[Activity]
Every record below must be copied exactly, with images dropped.

[Material for the task — start]

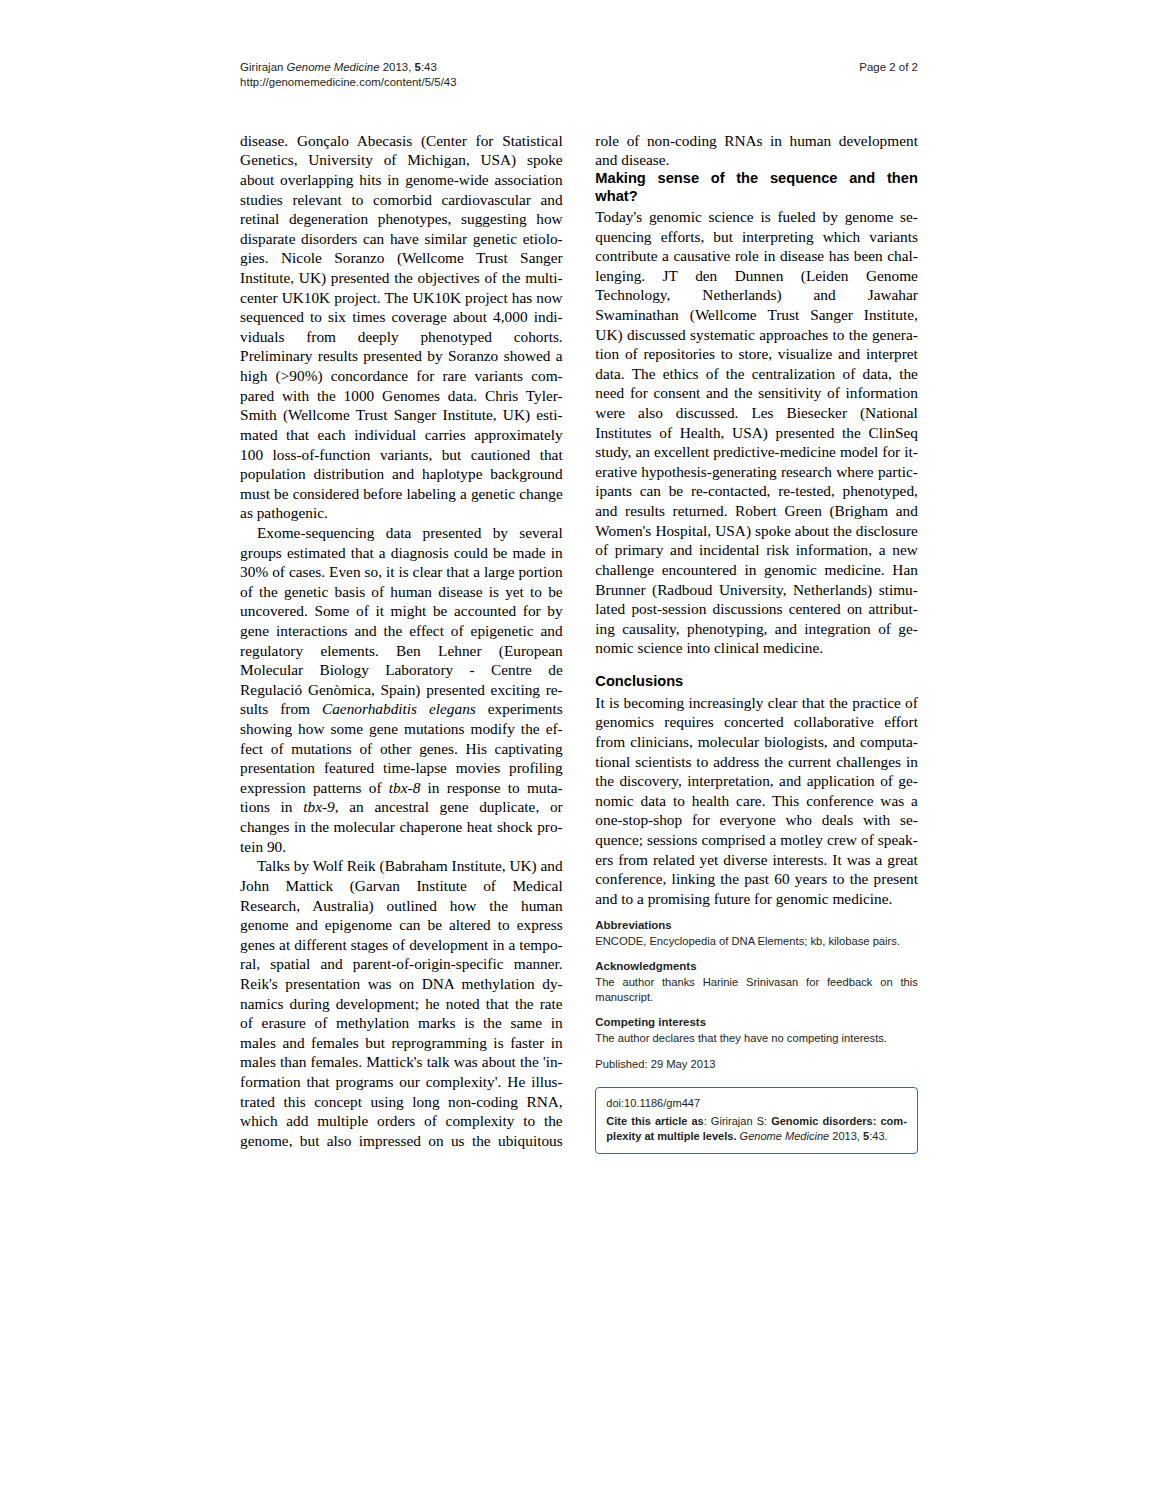Girirajan Genome Medicine 2013, 5:43
http://genomemedicine.com/content/5/5/43
Page 2 of 2
disease. Gonçalo Abecasis (Center for Statistical Genetics, University of Michigan, USA) spoke about overlapping hits in genome-wide association studies relevant to comorbid cardiovascular and retinal degeneration phenotypes, suggesting how disparate disorders can have similar genetic etiologies. Nicole Soranzo (Wellcome Trust Sanger Institute, UK) presented the objectives of the multi-center UK10K project. The UK10K project has now sequenced to six times coverage about 4,000 individuals from deeply phenotyped cohorts. Preliminary results presented by Soranzo showed a high (>90%) concordance for rare variants compared with the 1000 Genomes data. Chris Tyler-Smith (Wellcome Trust Sanger Institute, UK) estimated that each individual carries approximately 100 loss-of-function variants, but cautioned that population distribution and haplotype background must be considered before labeling a genetic change as pathogenic.
Exome-sequencing data presented by several groups estimated that a diagnosis could be made in 30% of cases. Even so, it is clear that a large portion of the genetic basis of human disease is yet to be uncovered. Some of it might be accounted for by gene interactions and the effect of epigenetic and regulatory elements. Ben Lehner (European Molecular Biology Laboratory - Centre de Regulació Genòmica, Spain) presented exciting results from Caenorhabditis elegans experiments showing how some gene mutations modify the effect of mutations of other genes. His captivating presentation featured time-lapse movies profiling expression patterns of tbx-8 in response to mutations in tbx-9, an ancestral gene duplicate, or changes in the molecular chaperone heat shock protein 90.
Talks by Wolf Reik (Babraham Institute, UK) and John Mattick (Garvan Institute of Medical Research, Australia) outlined how the human genome and epigenome can be altered to express genes at different stages of development in a temporal, spatial and parent-of-origin-specific manner. Reik's presentation was on DNA methylation dynamics during development; he noted that the rate of erasure of methylation marks is the same in males and females but reprogramming is faster in males than females. Mattick's talk was about the 'information that programs our complexity'. He illustrated this concept using long non-coding RNA, which add multiple orders of complexity to the genome, but also impressed on us the ubiquitous role of non-coding RNAs in human development and disease.
Making sense of the sequence and then what?
Today's genomic science is fueled by genome sequencing efforts, but interpreting which variants contribute a causative role in disease has been challenging. JT den Dunnen (Leiden Genome Technology, Netherlands) and Jawahar Swaminathan (Wellcome Trust Sanger Institute, UK) discussed systematic approaches to the generation of repositories to store, visualize and interpret data. The ethics of the centralization of data, the need for consent and the sensitivity of information were also discussed. Les Biesecker (National Institutes of Health, USA) presented the ClinSeq study, an excellent predictive-medicine model for iterative hypothesis-generating research where participants can be re-contacted, re-tested, phenotyped, and results returned. Robert Green (Brigham and Women's Hospital, USA) spoke about the disclosure of primary and incidental risk information, a new challenge encountered in genomic medicine. Han Brunner (Radboud University, Netherlands) stimulated post-session discussions centered on attributing causality, phenotyping, and integration of genomic science into clinical medicine.
Conclusions
It is becoming increasingly clear that the practice of genomics requires concerted collaborative effort from clinicians, molecular biologists, and computational scientists to address the current challenges in the discovery, interpretation, and application of genomic data to health care. This conference was a one-stop-shop for everyone who deals with sequence; sessions comprised a motley crew of speakers from related yet diverse interests. It was a great conference, linking the past 60 years to the present and to a promising future for genomic medicine.
Abbreviations
ENCODE, Encyclopedia of DNA Elements; kb, kilobase pairs.
Acknowledgments
The author thanks Harinie Srinivasan for feedback on this manuscript.
Competing interests
The author declares that they have no competing interests.
Published: 29 May 2013
doi:10.1186/gm447
Cite this article as: Girirajan S: Genomic disorders: complexity at multiple levels. Genome Medicine 2013, 5:43.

[Material for the task — finish]

[Response to the task]
Girirajan Genome Medicine 2013, 5:43
http://genomemedicine.com/content/5/5/43
Page 2 of 2
disease. Gonçalo Abecasis (Center for Statistical Genetics, University of Michigan, USA) spoke about overlapping hits in genome-wide association studies relevant to comorbid cardiovascular and retinal degeneration phenotypes, suggesting how disparate disorders can have similar genetic etiologies. Nicole Soranzo (Wellcome Trust Sanger Institute, UK) presented the objectives of the multi-center UK10K project. The UK10K project has now sequenced to six times coverage about 4,000 individuals from deeply phenotyped cohorts. Preliminary results presented by Soranzo showed a high (>90%) concordance for rare variants compared with the 1000 Genomes data. Chris Tyler-Smith (Wellcome Trust Sanger Institute, UK) estimated that each individual carries approximately 100 loss-of-function variants, but cautioned that population distribution and haplotype background must be considered before labeling a genetic change as pathogenic.
Exome-sequencing data presented by several groups estimated that a diagnosis could be made in 30% of cases. Even so, it is clear that a large portion of the genetic basis of human disease is yet to be uncovered. Some of it might be accounted for by gene interactions and the effect of epigenetic and regulatory elements. Ben Lehner (European Molecular Biology Laboratory - Centre de Regulació Genòmica, Spain) presented exciting results from Caenorhabditis elegans experiments showing how some gene mutations modify the effect of mutations of other genes. His captivating presentation featured time-lapse movies profiling expression patterns of tbx-8 in response to mutations in tbx-9, an ancestral gene duplicate, or changes in the molecular chaperone heat shock protein 90.
Talks by Wolf Reik (Babraham Institute, UK) and John Mattick (Garvan Institute of Medical Research, Australia) outlined how the human genome and epigenome can be altered to express genes at different stages of development in a temporal, spatial and parent-of-origin-specific manner. Reik's presentation was on DNA methylation dynamics during development; he noted that the rate of erasure of methylation marks is the same in males and females but reprogramming is faster in males than females. Mattick's talk was about the 'information that programs our complexity'. He illustrated this concept using long non-coding RNA, which add multiple orders of complexity to the genome, but also impressed on us the ubiquitous role of non-coding RNAs in human development and disease.
Making sense of the sequence and then what?
Today's genomic science is fueled by genome sequencing efforts, but interpreting which variants contribute a causative role in disease has been challenging. JT den Dunnen (Leiden Genome Technology, Netherlands) and Jawahar Swaminathan (Wellcome Trust Sanger Institute, UK) discussed systematic approaches to the generation of repositories to store, visualize and interpret data. The ethics of the centralization of data, the need for consent and the sensitivity of information were also discussed. Les Biesecker (National Institutes of Health, USA) presented the ClinSeq study, an excellent predictive-medicine model for iterative hypothesis-generating research where participants can be re-contacted, re-tested, phenotyped, and results returned. Robert Green (Brigham and Women's Hospital, USA) spoke about the disclosure of primary and incidental risk information, a new challenge encountered in genomic medicine. Han Brunner (Radboud University, Netherlands) stimulated post-session discussions centered on attributing causality, phenotyping, and integration of genomic science into clinical medicine.
Conclusions
It is becoming increasingly clear that the practice of genomics requires concerted collaborative effort from clinicians, molecular biologists, and computational scientists to address the current challenges in the discovery, interpretation, and application of genomic data to health care. This conference was a one-stop-shop for everyone who deals with sequence; sessions comprised a motley crew of speakers from related yet diverse interests. It was a great conference, linking the past 60 years to the present and to a promising future for genomic medicine.
Abbreviations
ENCODE, Encyclopedia of DNA Elements; kb, kilobase pairs.
Acknowledgments
The author thanks Harinie Srinivasan for feedback on this manuscript.
Competing interests
The author declares that they have no competing interests.
Published: 29 May 2013
doi:10.1186/gm447
Cite this article as: Girirajan S: Genomic disorders: complexity at multiple levels. Genome Medicine 2013, 5:43.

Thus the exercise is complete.